Sur les réseaux sociaux, plusieurs médecins se sont positionnés en défense du modèle et son signataires de la pétition lancée par Asalée qui compte près de 7.500 signatures à ce jour. "Si Thomas Fatôme et Marguerite Cazeneuve ne financent plus les infirmières Asalee, je ne pourrai plus suivre mes patients chroniques en ALD Avec qualité. Cela augmentera les dépenses de santé très rapidement", avertit Jean-Claude Soulary, médecin généraliste installé à Dechy (Hauts de France). Fabienne Yvon, généraliste installée à Orvault (Pays de la Loire), déplore, pour sa part, le fait que "la prévention [soit] sur toutes les lèvres des responsables de la santé mais [qu']on sacrifie un modèle pertinent dans l'éducation thérapeutique pour faire des soi-disant économies! Aucune politique de santé à long terme par ce gouvernement qui gère à la petite semaine! Pathétique". Un avis partagé par Xavier Grang : "Sans infirmière Asalée, notre prise en charge perdrait en qualitatif… ou alors on fait ce qu'elle faisait et donc on voit moins de patients…"
Une prise de position que salue Isabelle Rambault-Amoro : "Il y a vraiment urgence sur la situation du terrain et aujourd'hui, c'est la goutte d'eau. Au tout début d'Asalée, le Pr Danielou, ergonome de la santé, avait affirmé qu'Asalée, c'était le vaccin contre le burn out des médecins. Il l'avait déjà pressenti il y a seize ans, et c'est toujours le cas aujourd'hui, plus que jamais !"
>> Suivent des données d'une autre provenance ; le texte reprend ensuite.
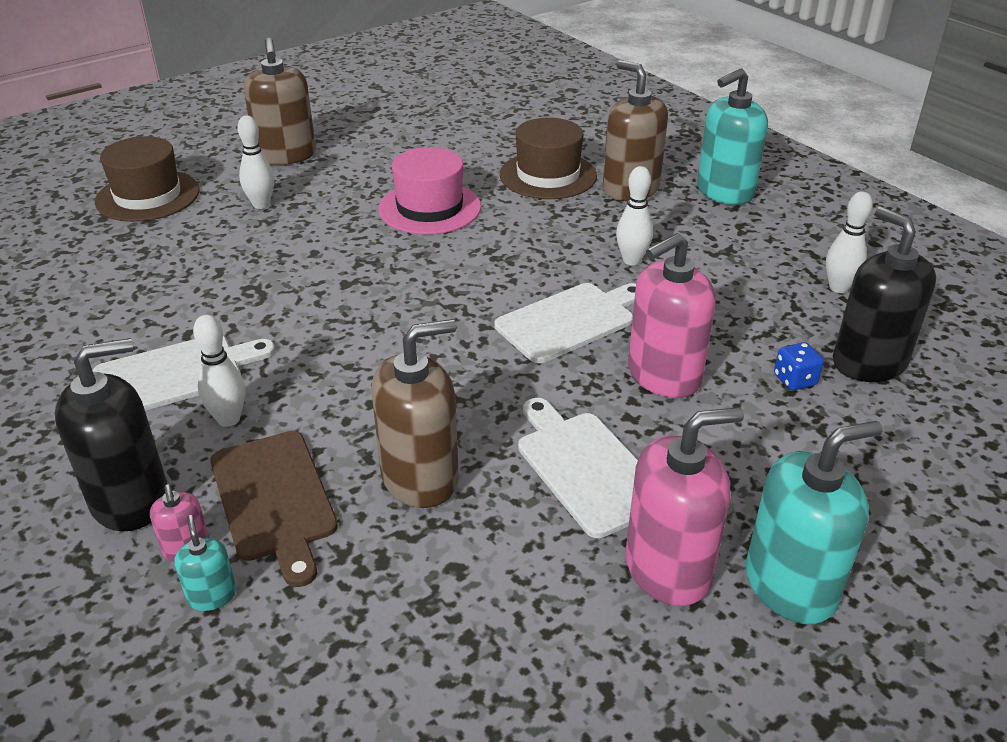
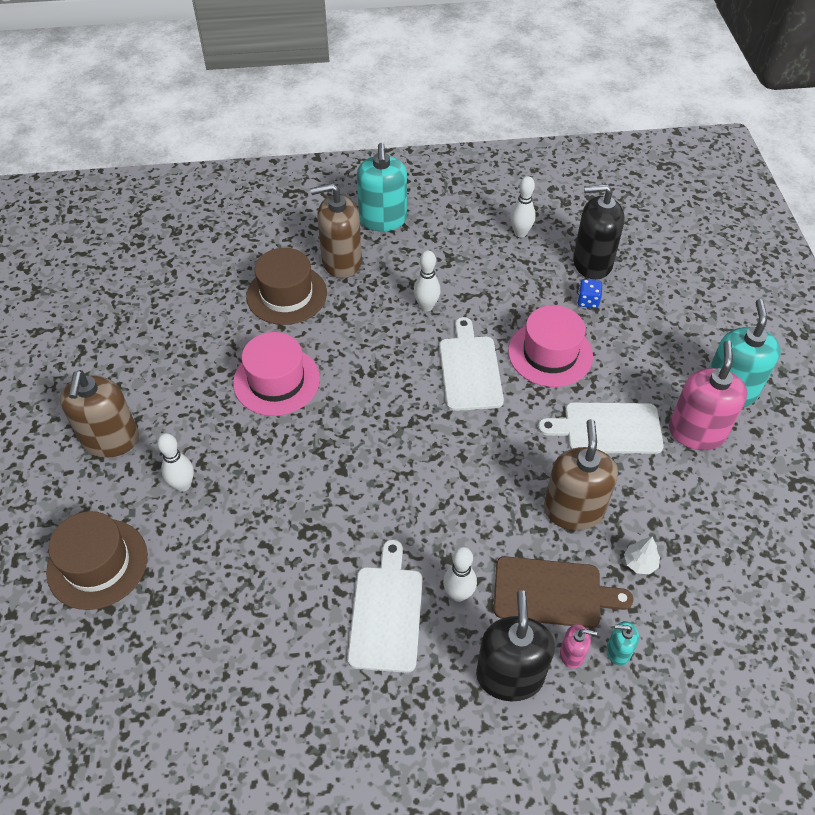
camera: 60 degrees left, 15 degrees up
(286, 155) = (111, 440): brown soap dispenser -> brown soap dispenser turned 75 degrees clockwise
(375, 574) = (640, 562): none -> white tree
(663, 375) = (550, 353): pink soap dispenser -> pink hat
L'association a écrit à la ministre de la Santé et au Premier ministre et dit "attendre un signal politique fort". Isabelle Rambault-Amoros a rendez-vous avec le cabinet de Catherine Vautrin le 8 mars prochain. Si à fin avril, les choses ne s'améliorent pas, l'association sera en cessation de paiement, souffle la médecin. Et devra très probablement fermer boutique. * En septembre 2022, lors du conseil d'administration d'Asalée, le choix a été fait de privilégier le salaire et l'augmentation de salaire des infirmières et d'attendre un retour de l'Assurance maladie pour payer les indemnités des médecins, nous indique Isabelle Rambault-Amoros.